▶ Work task
Extract the lines beginning at the one that holds "text_box [117, 149, 713, 694]" and ending at the final line of the material below, keeping them exact and leaving out all pictures.

▶ The data
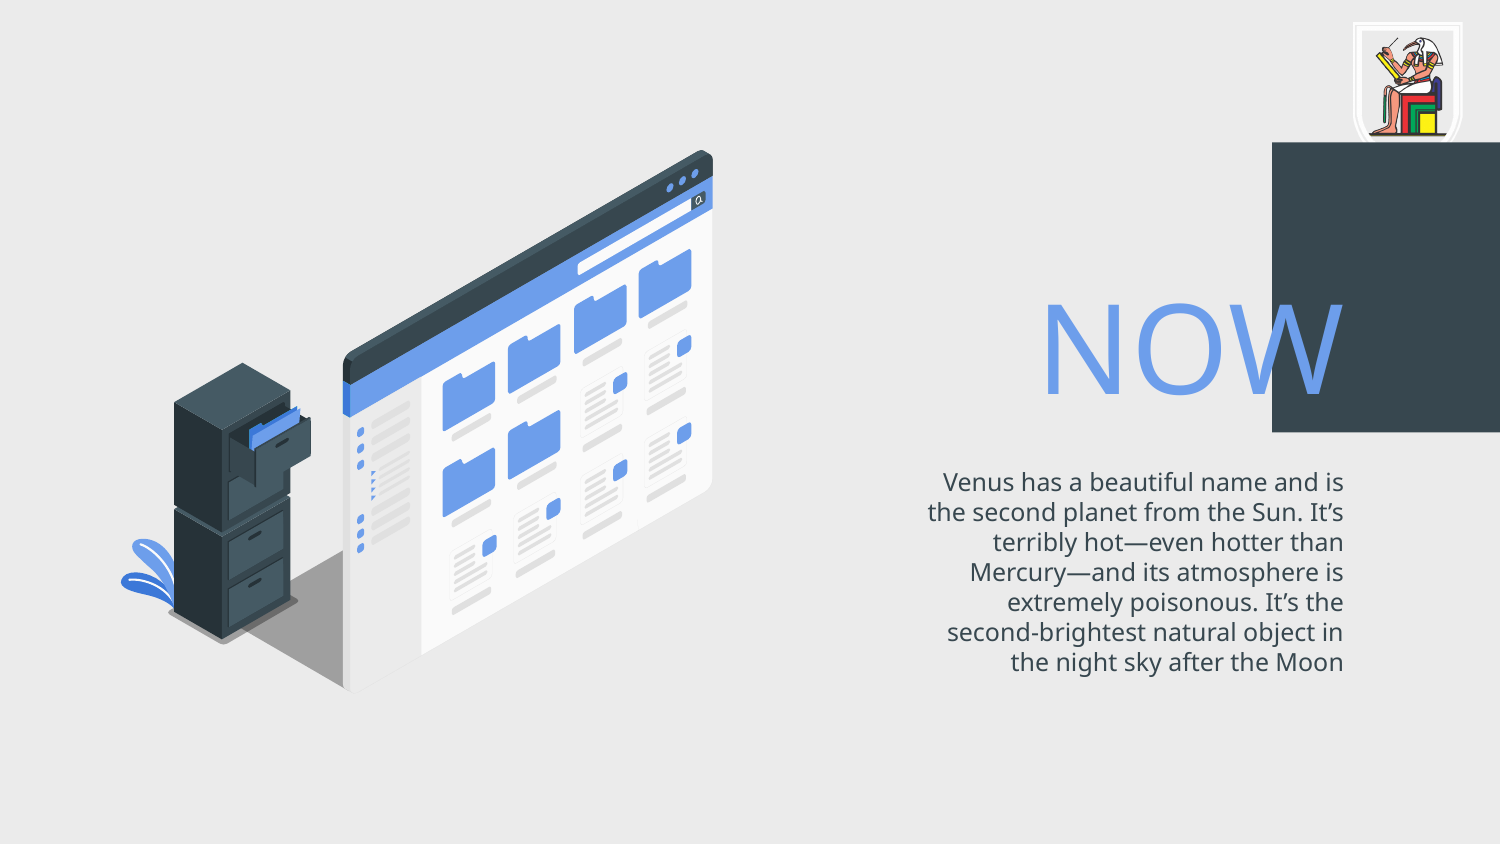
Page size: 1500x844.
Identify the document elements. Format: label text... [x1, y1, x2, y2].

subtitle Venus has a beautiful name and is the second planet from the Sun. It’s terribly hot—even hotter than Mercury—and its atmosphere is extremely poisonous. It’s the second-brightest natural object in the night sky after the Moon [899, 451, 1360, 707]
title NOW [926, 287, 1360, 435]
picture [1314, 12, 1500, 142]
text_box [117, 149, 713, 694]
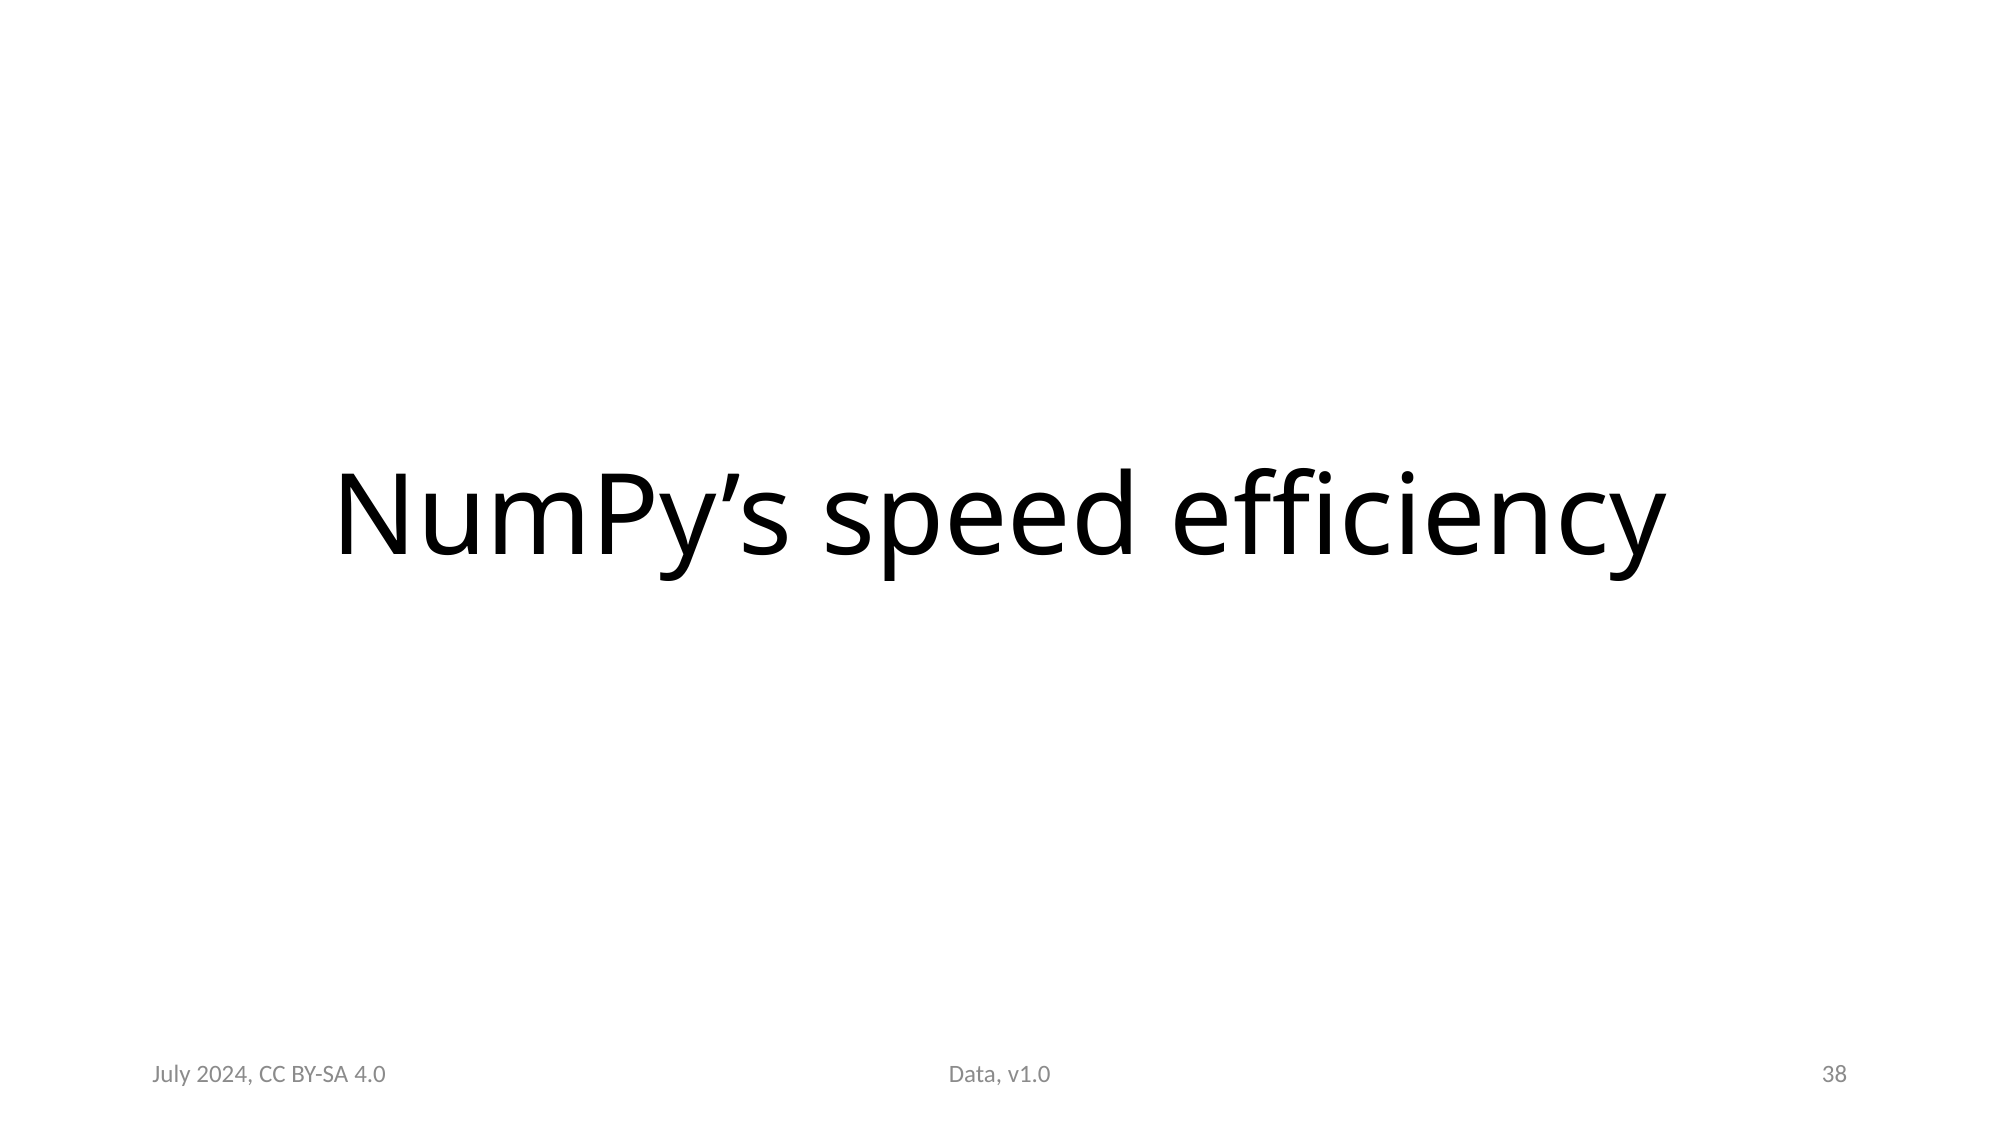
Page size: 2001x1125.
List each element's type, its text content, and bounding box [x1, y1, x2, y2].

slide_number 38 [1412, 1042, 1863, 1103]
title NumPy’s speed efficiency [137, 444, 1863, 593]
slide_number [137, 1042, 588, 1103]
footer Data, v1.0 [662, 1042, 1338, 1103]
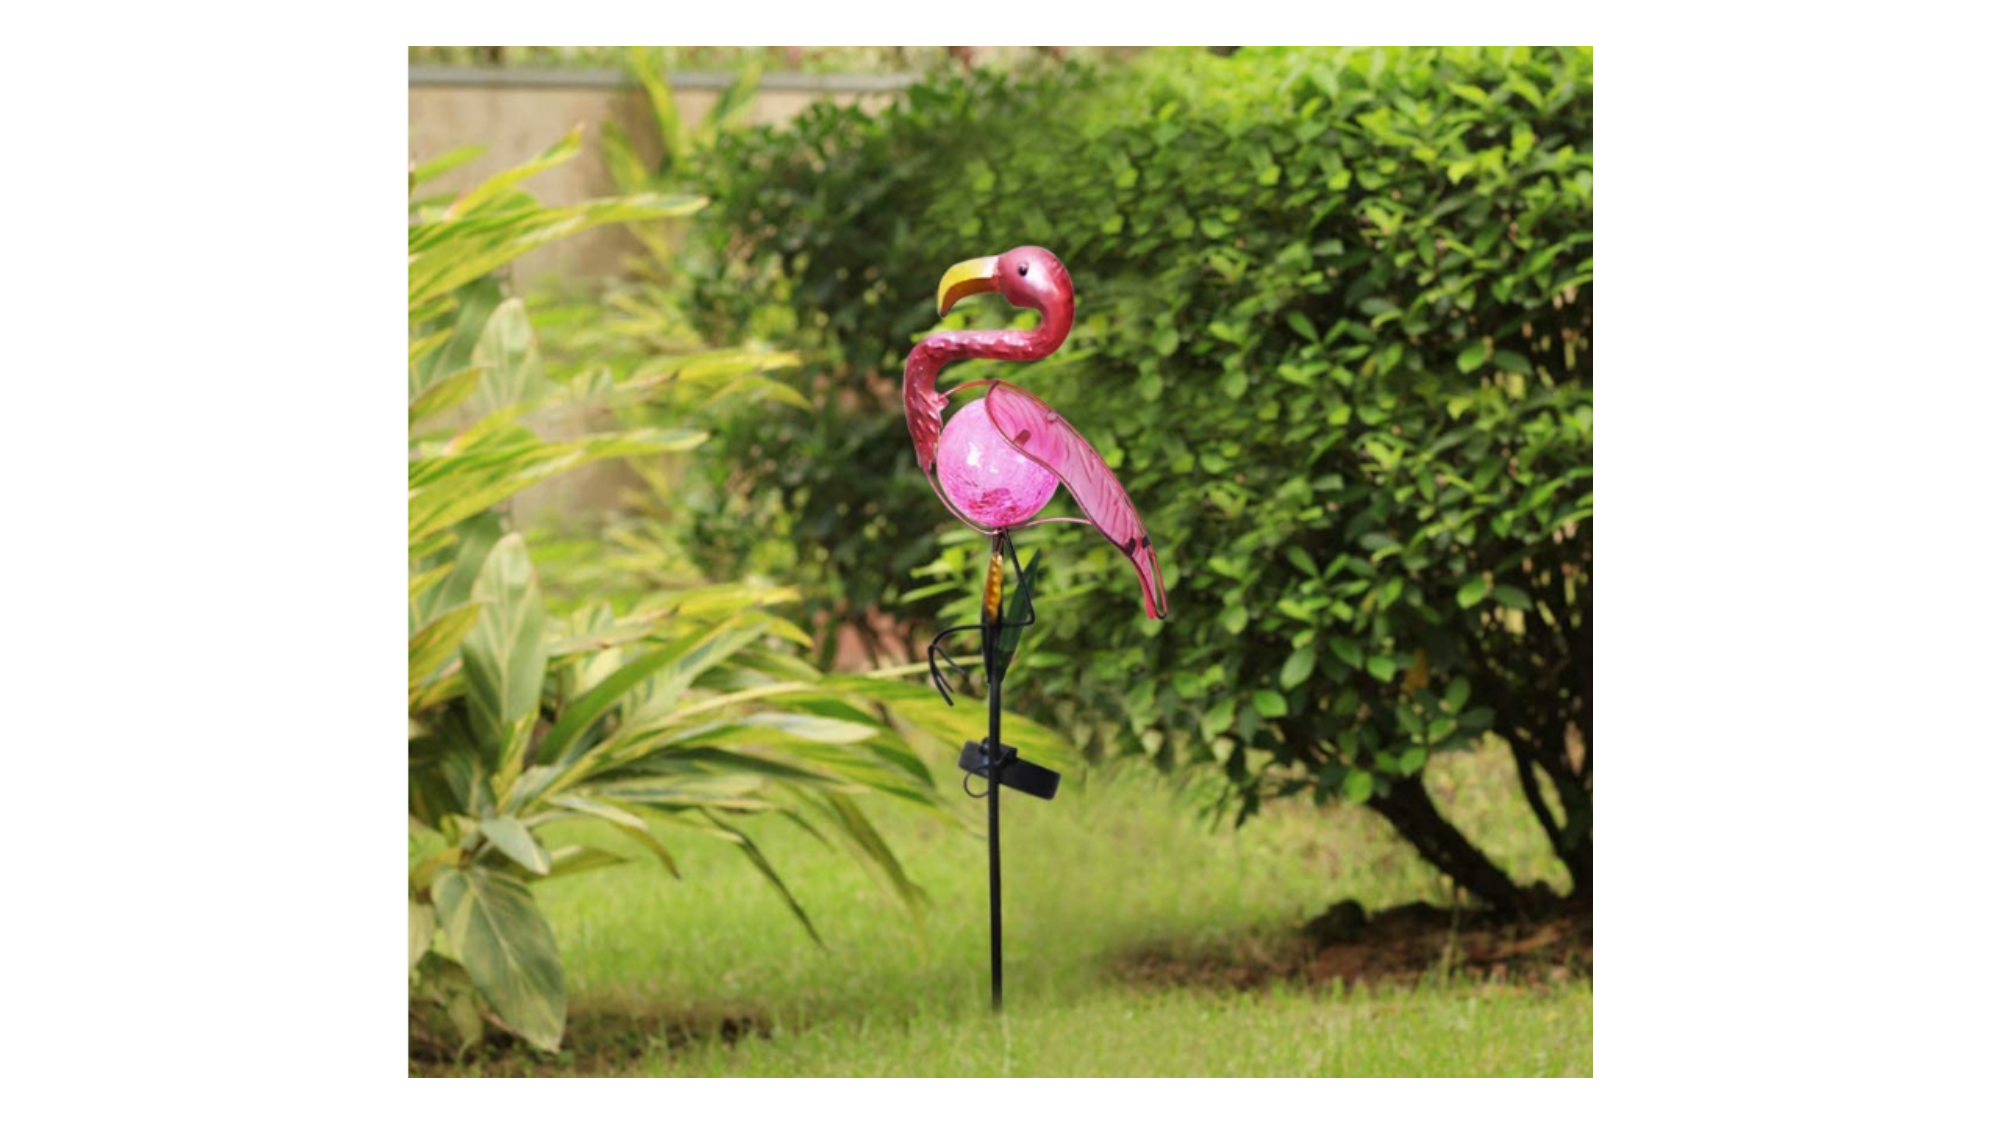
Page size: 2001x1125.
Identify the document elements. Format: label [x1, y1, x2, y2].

▶ Result of the task
text_box [117, 149, 713, 694]
Page size: 2001x1125.
List each element's type, its text content, and bounding box [x1, y1, x2, y2].

slide_number 38 [1412, 1042, 1863, 1103]
title NumPy’s speed efficiency [137, 444, 1863, 593]
slide_number [137, 1042, 588, 1103]
footer Data, v1.0 [662, 1042, 1338, 1103]
Page size: 2001x1125.
Identify the document elements. Format: label [x1, y1, x2, y2].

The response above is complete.